→ **Task item**:
Below is a listing. Quote from it, exactly, the lines from the one containing "А этот алый" down to the one containing "Le douzième, pour", both ends included, and nothing else.

━━ Extracted entries

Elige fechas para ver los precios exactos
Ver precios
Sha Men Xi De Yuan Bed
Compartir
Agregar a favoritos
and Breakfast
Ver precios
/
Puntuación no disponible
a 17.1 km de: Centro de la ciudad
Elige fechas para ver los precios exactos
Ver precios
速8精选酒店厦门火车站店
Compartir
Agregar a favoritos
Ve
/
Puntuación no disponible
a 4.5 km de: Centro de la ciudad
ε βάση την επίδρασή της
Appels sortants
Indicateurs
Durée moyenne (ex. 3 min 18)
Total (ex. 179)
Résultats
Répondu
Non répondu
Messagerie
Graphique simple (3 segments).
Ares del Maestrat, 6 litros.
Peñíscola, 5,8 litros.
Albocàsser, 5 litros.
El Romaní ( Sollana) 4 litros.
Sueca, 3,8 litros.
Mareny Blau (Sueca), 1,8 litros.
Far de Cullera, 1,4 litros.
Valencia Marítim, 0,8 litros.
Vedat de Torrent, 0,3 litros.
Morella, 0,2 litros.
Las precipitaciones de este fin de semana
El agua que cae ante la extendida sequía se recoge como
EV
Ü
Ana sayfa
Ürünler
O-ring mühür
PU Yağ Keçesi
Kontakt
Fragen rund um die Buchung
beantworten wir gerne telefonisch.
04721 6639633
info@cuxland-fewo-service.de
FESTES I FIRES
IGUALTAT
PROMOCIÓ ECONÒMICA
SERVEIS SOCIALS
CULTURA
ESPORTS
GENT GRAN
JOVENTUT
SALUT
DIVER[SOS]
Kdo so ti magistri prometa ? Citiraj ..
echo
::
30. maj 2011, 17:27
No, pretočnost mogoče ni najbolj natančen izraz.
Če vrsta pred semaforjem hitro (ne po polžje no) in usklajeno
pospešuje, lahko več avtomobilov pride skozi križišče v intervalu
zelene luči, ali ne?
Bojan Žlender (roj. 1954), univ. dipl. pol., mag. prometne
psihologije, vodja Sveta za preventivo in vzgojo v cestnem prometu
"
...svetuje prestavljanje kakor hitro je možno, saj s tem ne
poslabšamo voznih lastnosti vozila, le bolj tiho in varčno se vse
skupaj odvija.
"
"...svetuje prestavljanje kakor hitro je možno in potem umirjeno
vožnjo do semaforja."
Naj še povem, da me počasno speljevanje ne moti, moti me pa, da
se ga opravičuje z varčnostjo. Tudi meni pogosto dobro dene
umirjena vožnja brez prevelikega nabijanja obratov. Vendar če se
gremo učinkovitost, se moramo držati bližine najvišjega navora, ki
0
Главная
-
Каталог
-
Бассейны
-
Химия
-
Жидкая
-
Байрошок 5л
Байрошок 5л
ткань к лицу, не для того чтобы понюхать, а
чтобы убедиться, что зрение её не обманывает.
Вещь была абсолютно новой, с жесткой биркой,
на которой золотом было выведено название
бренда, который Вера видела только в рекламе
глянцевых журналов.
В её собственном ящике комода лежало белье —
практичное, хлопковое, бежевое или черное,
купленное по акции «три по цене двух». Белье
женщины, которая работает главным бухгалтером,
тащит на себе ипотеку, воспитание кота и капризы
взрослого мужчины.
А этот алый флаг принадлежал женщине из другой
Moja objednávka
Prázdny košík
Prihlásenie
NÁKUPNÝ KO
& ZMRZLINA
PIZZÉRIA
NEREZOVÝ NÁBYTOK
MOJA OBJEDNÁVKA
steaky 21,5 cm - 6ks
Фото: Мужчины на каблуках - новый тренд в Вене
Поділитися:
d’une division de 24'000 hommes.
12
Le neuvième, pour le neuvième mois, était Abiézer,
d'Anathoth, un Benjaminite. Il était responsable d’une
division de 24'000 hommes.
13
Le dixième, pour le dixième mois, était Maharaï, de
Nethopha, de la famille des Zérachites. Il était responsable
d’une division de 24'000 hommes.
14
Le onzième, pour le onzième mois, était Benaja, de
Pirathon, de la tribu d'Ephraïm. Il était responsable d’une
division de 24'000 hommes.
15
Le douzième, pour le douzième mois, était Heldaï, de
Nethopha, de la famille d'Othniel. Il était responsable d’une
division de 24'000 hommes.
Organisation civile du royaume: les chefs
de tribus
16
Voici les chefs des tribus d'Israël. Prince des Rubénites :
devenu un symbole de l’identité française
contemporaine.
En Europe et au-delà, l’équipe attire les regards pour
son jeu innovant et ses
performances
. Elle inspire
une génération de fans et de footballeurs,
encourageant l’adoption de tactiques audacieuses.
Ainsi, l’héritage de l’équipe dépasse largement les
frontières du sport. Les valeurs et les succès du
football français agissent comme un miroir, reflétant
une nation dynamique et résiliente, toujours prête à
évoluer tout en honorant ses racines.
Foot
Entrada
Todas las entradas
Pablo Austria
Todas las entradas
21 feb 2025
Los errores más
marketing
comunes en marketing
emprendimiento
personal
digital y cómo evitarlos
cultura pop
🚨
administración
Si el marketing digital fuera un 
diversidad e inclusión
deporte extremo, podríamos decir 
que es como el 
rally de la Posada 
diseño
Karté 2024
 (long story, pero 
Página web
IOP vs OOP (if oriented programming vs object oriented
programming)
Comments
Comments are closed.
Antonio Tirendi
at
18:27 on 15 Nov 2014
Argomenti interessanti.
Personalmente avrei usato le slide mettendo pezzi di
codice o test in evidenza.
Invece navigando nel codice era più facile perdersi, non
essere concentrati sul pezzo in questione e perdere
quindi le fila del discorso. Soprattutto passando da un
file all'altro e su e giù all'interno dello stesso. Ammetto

━━━━

→ **Exercise solution**:
А этот алый флаг принадлежал женщине из другой
Moja objednávka
Prázdny košík
Prihlásenie
NÁKUPNÝ KO
& ZMRZLINA
PIZZÉRIA
NEREZOVÝ NÁBYTOK
MOJA OBJEDNÁVKA
steaky 21,5 cm - 6ks
Фото: Мужчины на каблуках - новый тренд в Вене
Поділитися:
d’une division de 24'000 hommes.
12
Le neuvième, pour le neuvième mois, était Abiézer,
d'Anathoth, un Benjaminite. Il était responsable d’une
division de 24'000 hommes.
13
Le dixième, pour le dixième mois, était Maharaï, de
Nethopha, de la famille des Zérachites. Il était responsable
d’une division de 24'000 hommes.
14
Le onzième, pour le onzième mois, était Benaja, de
Pirathon, de la tribu d'Ephraïm. Il était responsable d’une
division de 24'000 hommes.
15
Le douzième, pour le douzième mois, était Heldaï, de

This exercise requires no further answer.